I guess we're gonna call this one an honorable mention. If you're predisposed to like British period piece horror movies there's lots to keep your attention, but the low budget means there's essentially four speaking parts for the last four-fifths of the movie or so, and essentially two sets (the study / laboratory and the crypt, which is mostly dark empty space). I'm not hugely surprised that the production company only made three films (of which this is the third); 1972 was just on the cusp of The Exorcist and The Texas Chain Saw Massacre changing the way movies were made and marketed in the entire genre, and a sub-Tigon studio wasn't going to be able to revitalize the genre, even with a hell of a concept and a script that only really stumbles a couple of times.

And that's one review down, with twenty-five more to go. If the HubrisWeen project kills me this year, don't bother making me immortal. I could use the rest.

The last word, of course, will go to JoeMeek, my Neopet, who is occuping a place in this year's HubrisWeen reviews that he did in my Month of AlloSundays reviews from a while back--that is to say, a mascot that gets to drop one last joke.
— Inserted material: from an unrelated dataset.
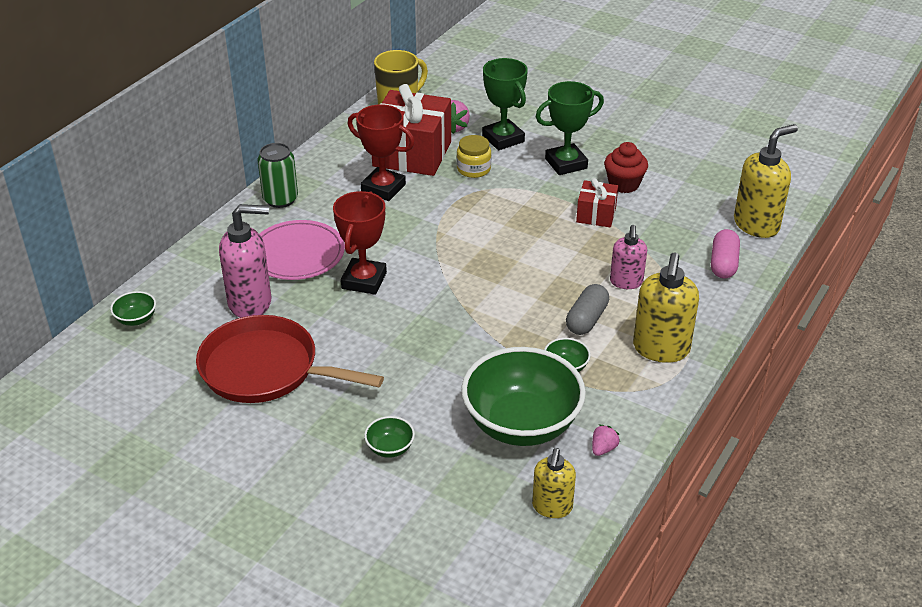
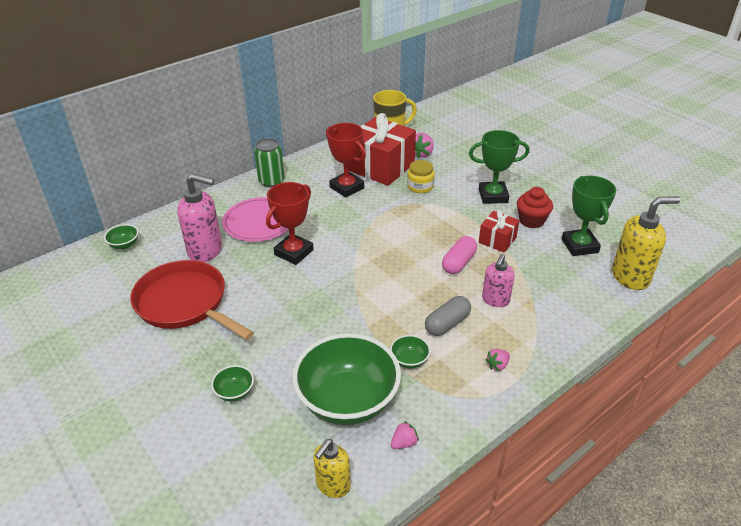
camera: 20 degrees right, 0 degrees up
(503, 139) = (454, 169): green trophy -> green trophy (579, 246)
(661, 349) = (497, 365): yellow soap dispenser -> pink strawberry
(723, 264) = (586, 303): pink capsule -> pink capsule (458, 263)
"Sorry, Tim. If you die I don't get fed, so get ready for some really heinous old-age makeup if this project kills you. On the positive side, you'll definitely be around for The Winds of Winter."


  1. Sounds like they really didn't think it through. Are you still alive if someone vaporizes your head with a shotgun? If so, in what form? Anne Rice touched on this more thoughtfully in Ramses the Damned.

    (lol Winds of Winter)

  2. I had to watch the prologue / epilogue a couple of times before I realized what was going on with that part of the story. I'm guessing that, like having your internal organs and boned pulped by two cars, you'd be alive in agony forever (or for however close to "forever" you get with the chemical reaction taking place for centuries until it runs out of ingredients and your Asphyx grabs its car keys).

    Having your head completely blown off might just mean your body didn't rot because it wasn't dead? Maybe? There's an issue of SANDMAN where Morpheus and an Englishman named Hob Gadding (who becomes immortal based on a whim of Death's) meet once a century to catch up and have dinner together. One of those times Hob mentions that he's been starving for years but still hasn't eaten, so he's been suffering for a long, long time.

    I forget exactly what myth it was in the ancient Greek cycle, but there was a consort of a goddess who got eternal life without eternal youth. He aged forever, and that would suck.

    JoeMeek gets to have the last word for all the HubrisWeen reviews, and I get to show off another goofball nerd hobby of mine by giving him a different outfit to tie in with the various movies.

  3. For all that I know how trudgy and boring even the best of British horror from this period can be, I feel like I shouldn't want to see this, but I'm still kind of curious. Also, the band Asphyx is awesome.

  4. If you're the kind of person who sees a movie's from Amicus or Tigon and it makes you happy, you'll probably dig it. It's worth watching, but keep your expectations nice and low.